(Skeletal landmark data)
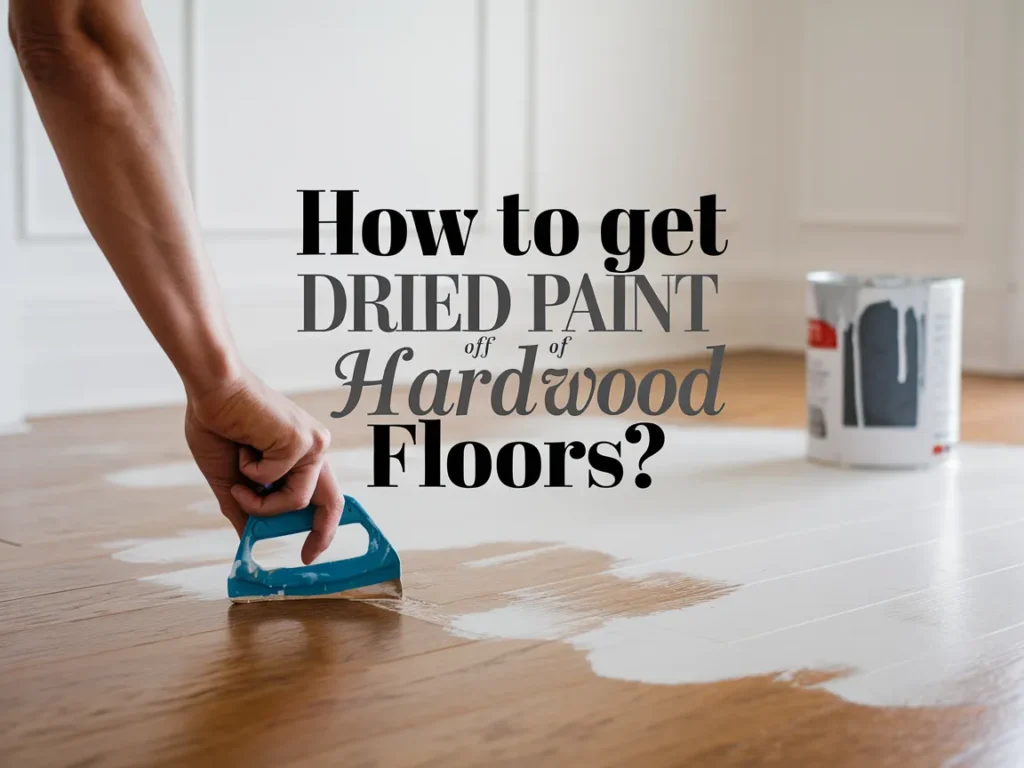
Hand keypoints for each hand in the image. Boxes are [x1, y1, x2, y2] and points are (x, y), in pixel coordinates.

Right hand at [184, 370, 341, 563]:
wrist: (211, 391)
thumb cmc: (218, 425)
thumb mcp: (231, 478)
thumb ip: (245, 506)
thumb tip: (249, 537)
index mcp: (303, 454)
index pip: (325, 495)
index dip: (322, 527)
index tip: (308, 554)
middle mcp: (315, 448)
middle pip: (332, 501)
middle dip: (322, 533)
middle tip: (306, 557)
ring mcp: (311, 444)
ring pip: (298, 501)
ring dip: (261, 502)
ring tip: (239, 480)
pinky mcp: (301, 441)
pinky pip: (277, 482)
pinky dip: (252, 474)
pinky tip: (244, 447)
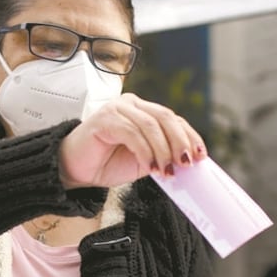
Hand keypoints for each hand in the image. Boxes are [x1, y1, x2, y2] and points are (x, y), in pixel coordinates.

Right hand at [58, 93, 207, 188]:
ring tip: (166, 171)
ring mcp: (117, 109)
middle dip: (180, 142)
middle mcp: (131, 104)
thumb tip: (189, 161)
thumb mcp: (144, 160)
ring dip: (163, 151)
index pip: (173, 119)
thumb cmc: (107, 163)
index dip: (190, 136)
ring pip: (151, 126)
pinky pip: (132, 133)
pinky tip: (150, 167)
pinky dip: (145, 151)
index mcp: (143, 111)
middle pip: (165, 117)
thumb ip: (163, 155)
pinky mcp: (105, 119)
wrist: (76, 170)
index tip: (201, 156)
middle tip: (186, 164)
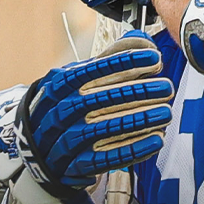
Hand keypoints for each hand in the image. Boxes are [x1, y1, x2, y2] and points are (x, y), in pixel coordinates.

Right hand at [14, 31, 173, 190]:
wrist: (36, 148)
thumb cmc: (63, 104)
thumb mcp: (74, 79)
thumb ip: (106, 59)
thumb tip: (140, 39)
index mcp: (58, 86)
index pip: (91, 71)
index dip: (123, 63)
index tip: (153, 58)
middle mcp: (59, 112)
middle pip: (100, 100)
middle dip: (137, 92)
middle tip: (166, 87)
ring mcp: (66, 140)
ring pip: (105, 129)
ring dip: (139, 121)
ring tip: (166, 112)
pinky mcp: (77, 164)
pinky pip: (108, 158)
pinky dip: (133, 150)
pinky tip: (156, 140)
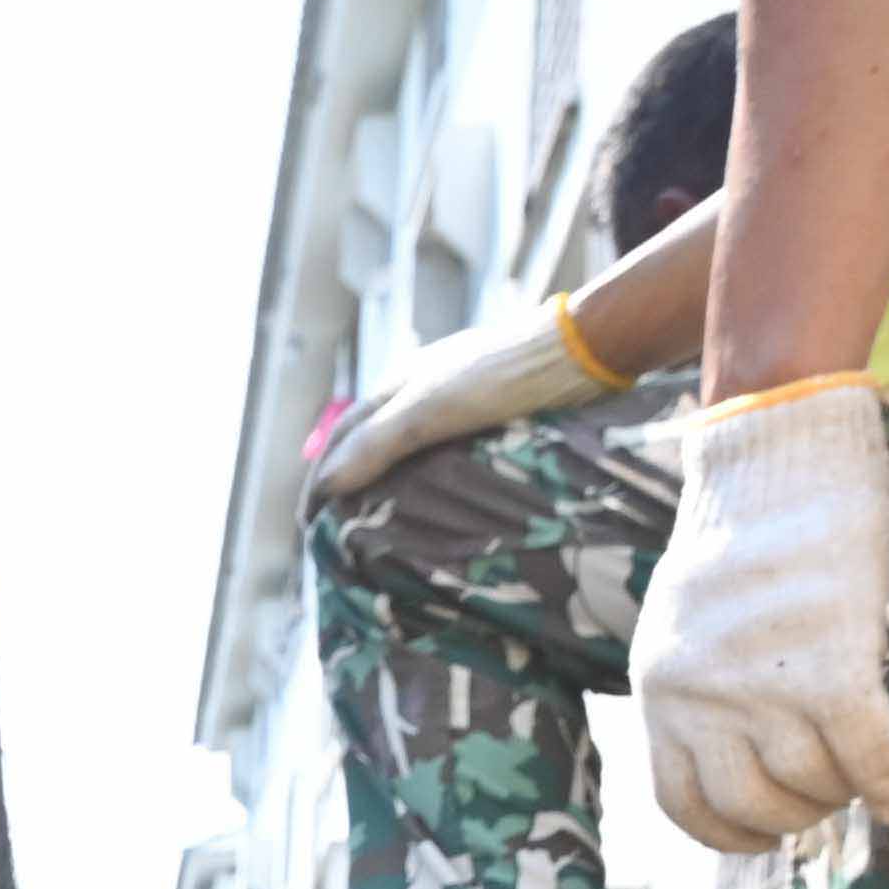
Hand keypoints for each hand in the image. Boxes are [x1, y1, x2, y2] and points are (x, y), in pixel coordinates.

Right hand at [306, 296, 619, 503]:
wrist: (578, 354)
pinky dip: (423, 485)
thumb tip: (326, 487)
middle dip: (347, 485)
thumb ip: (378, 444)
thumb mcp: (430, 409)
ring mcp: (455, 404)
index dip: (321, 480)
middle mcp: (422, 392)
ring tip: (380, 531)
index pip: (343, 438)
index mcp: (398, 384)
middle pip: (369, 444)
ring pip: (406, 452)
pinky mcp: (488, 419)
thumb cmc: (500, 376)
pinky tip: (433, 507)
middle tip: (337, 534)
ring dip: (386, 488)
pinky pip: (441, 458)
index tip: (310, 524)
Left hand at [626, 383, 888, 852]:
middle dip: (797, 815)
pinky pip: (866, 754)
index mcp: (658, 686)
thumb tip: (739, 752)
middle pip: (749, 805)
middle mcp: (697, 695)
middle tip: (830, 794)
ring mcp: (760, 682)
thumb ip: (703, 686)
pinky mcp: (828, 661)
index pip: (681, 802)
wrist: (781, 452)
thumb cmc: (750, 531)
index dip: (729, 832)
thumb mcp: (694, 620)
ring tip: (861, 771)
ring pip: (810, 785)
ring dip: (844, 793)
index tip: (766, 833)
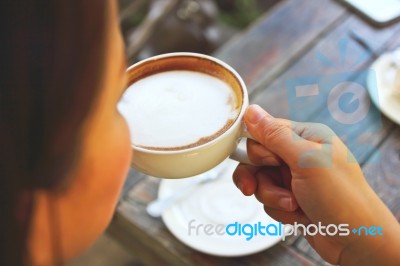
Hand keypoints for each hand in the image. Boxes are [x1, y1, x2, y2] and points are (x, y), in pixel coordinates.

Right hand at [233, 105, 399, 264]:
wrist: (357, 241)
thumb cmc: (342, 198)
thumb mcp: (306, 160)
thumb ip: (275, 136)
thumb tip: (251, 111)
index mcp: (307, 137)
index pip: (266, 130)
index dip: (258, 147)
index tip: (265, 161)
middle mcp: (299, 155)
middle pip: (257, 157)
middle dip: (262, 175)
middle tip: (273, 183)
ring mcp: (294, 178)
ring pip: (259, 180)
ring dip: (271, 195)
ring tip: (293, 204)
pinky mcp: (289, 198)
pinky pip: (266, 199)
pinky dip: (278, 209)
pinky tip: (297, 214)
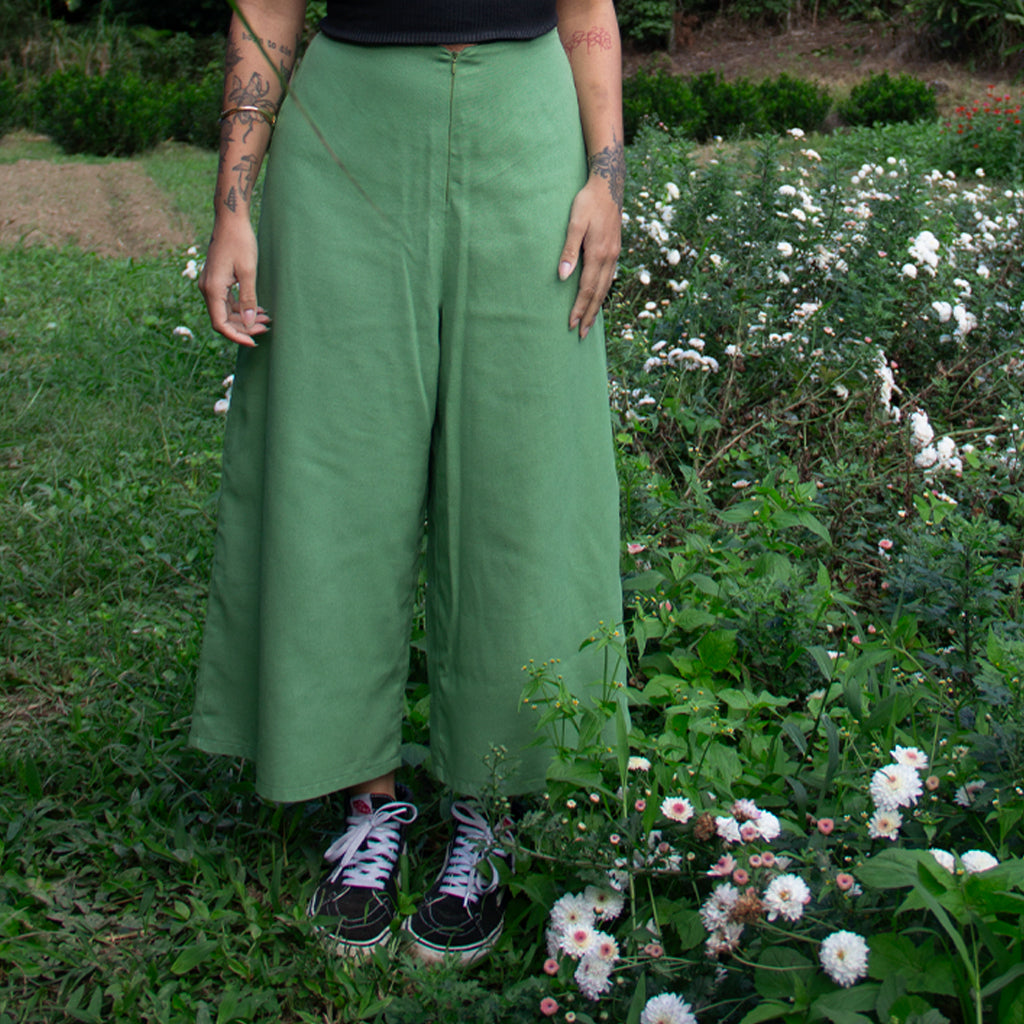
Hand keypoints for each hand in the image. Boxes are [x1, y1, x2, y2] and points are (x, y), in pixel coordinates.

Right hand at [198, 217, 270, 346]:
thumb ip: (248, 299)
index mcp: (212, 289)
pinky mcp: (217, 281)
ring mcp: (211, 285)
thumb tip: (248, 322)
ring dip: (245, 318)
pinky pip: (228, 302)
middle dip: (244, 328)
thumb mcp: (248, 272)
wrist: (231, 221)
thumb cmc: (240, 242)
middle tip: (266, 329)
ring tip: (267, 320)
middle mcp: (208, 289)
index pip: (220, 323)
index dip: (237, 336)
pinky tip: (259, 309)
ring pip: (226, 312)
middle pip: (223, 320)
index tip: (254, 342)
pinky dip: (242, 308)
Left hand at [558, 175, 620, 338]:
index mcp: (598, 253)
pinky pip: (608, 278)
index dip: (579, 308)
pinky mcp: (614, 251)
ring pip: (605, 287)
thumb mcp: (574, 223)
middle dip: (589, 315)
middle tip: (581, 335)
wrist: (608, 186)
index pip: (587, 288)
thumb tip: (563, 277)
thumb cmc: (587, 203)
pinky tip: (597, 299)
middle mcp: (609, 258)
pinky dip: (602, 293)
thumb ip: (568, 250)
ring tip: (589, 323)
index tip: (572, 324)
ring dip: (597, 307)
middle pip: (598, 293)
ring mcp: (614, 255)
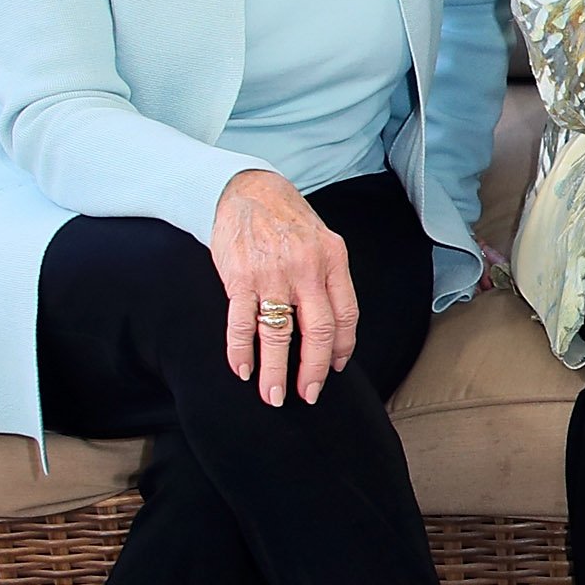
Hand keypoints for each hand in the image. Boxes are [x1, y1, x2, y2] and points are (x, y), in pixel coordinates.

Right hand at [213, 169, 357, 405]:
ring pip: (278, 333)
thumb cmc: (288, 220)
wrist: (246, 189)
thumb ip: (328, 280)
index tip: (337, 369)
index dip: (343, 347)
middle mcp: (306, 268)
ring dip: (276, 371)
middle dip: (315, 369)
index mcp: (333, 260)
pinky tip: (243, 370)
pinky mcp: (239, 277)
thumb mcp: (321, 242)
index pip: (346, 314)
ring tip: (274, 396)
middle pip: (318, 330)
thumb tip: (333, 329)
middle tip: (309, 394)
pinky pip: (242, 323)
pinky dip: (241, 351)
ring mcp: (272, 274)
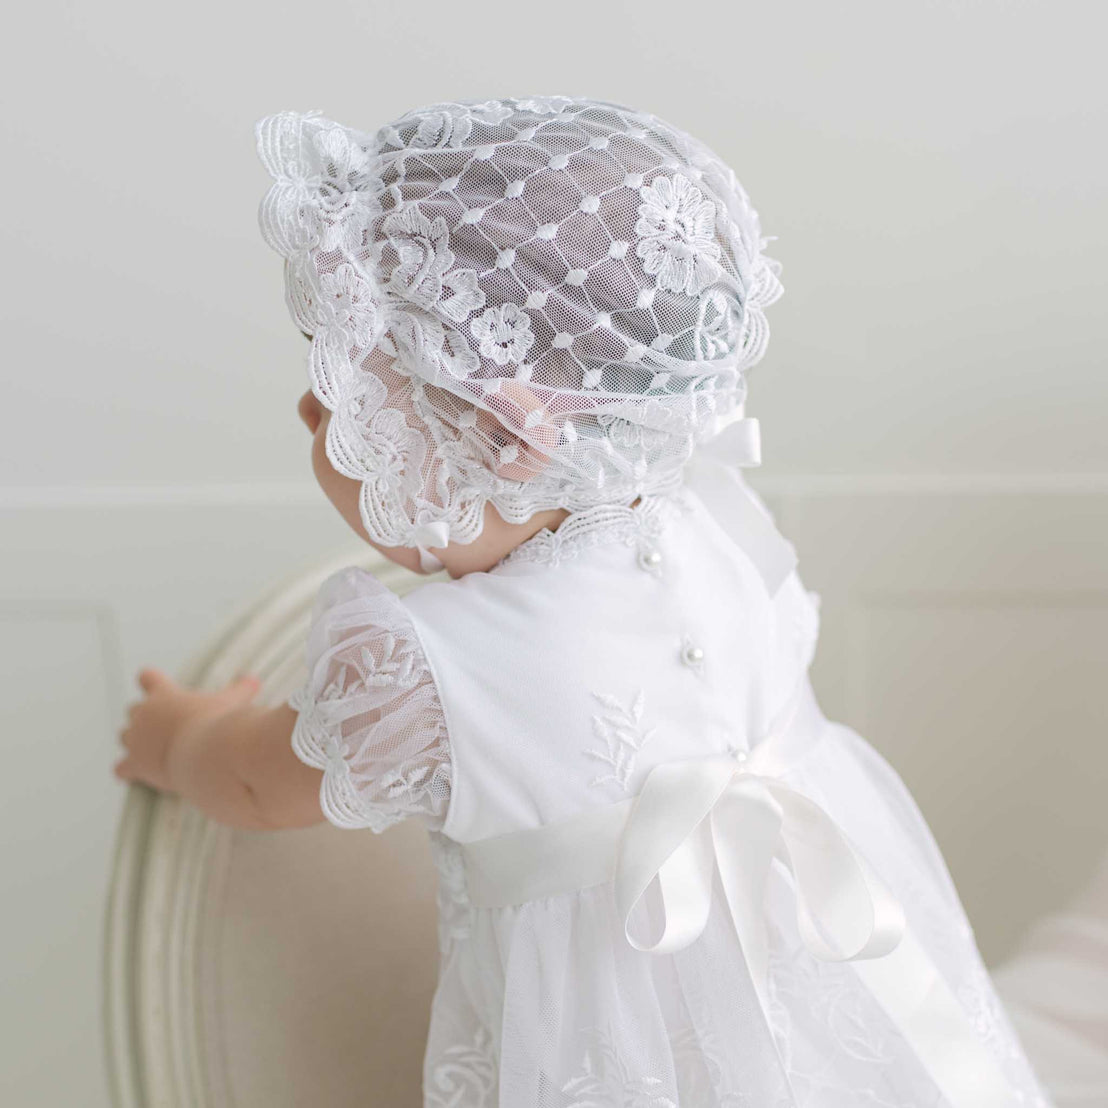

Problem statement:
Above are some records; extract exactly the lines from the one containing "pinky tip: (244, 447)" through the one containing "pinky pip: (441, 458)" and drop the pictures.

Response area:
pinky tip: (244, 447)
Hand keypoints for each hand in the image. Boxes are [x1, y1, x2, y2] and points are (x, y), in pixel coordinates.

Right hand at [58, 93, 207, 188]:
ring tip: (166, 171)
ring mcp: (117, 109)
middle dip: (180, 142)
middle mcp: (131, 104)
thumb tip: (189, 161)
thumb mcp: (144, 160)
ring dip: (163, 151)
index pip: (173, 119)
thumb cmc: (107, 163)
index dip: (190, 136)
ring pip: (151, 126)
pinky pip: (132, 133)
pinky tip: (150, 167)
pinky dip: (145, 151)
index mcp: (143, 111)
middle pip: (165, 117)
thumb ip: (163, 155)
pinky mcp: (105, 119)
wrist: (76, 170)
index tip: (201, 156)
middle tip: (186, 164)
Hand keypoints for each hand in the image. Boxes are [x1, y1, x2, y2] and points are (x, y), in pixel coordinates.

Right hand at [14, 31, 173, 190]:
wrist: (36, 148)
thumb cmc: (63, 104)
thumb mcp: (74, 79)
thumb ip: (106, 59)
thumb tip: (140, 39)
index mcp: (58, 86)
index pip: (91, 71)
index dip: (123, 63)
index tip: (153, 58)
middle mcp: (59, 112)
middle pip: (100, 100)
middle dip: (137, 92)
middle tip: (166, 87)
ring mcp: (66, 140)
ring pip: (105, 129)
ring dip: (139, 121)
ring tip: (166, 112)
pinky mcp: (77, 164)
pinky pip: (108, 158)
pinky dip: (133, 150)
pinky tip: (156, 140)
Hand keypoints for each hand in the image. Boxes are [x1, y1, x2, y2] and points are (x, y), in pixel coordinates.

Right hand at [306, 296, 619, 503]:
wrist: (578, 354)
pinky dip: (423, 485)
thumb tip: (326, 487)
middle dip: (347, 485)
thumb ip: (378, 444)
thumb mcp: (430, 409)
ring mcp: (455, 404)
index dip: (321, 480)
middle mcp: (422, 392)
ring tip: (380, 531)
index pip: (343, 438)
index mcp: (398, 384)
middle pip: (369, 444)
ring pip: (406, 452)
pinky mcp: (488, 419)
thumb cmc: (500, 376)
pinky tip: (433, 507)
middle tip: (337, 534)
ring dip: (386, 488)
pinky pip: (441, 458)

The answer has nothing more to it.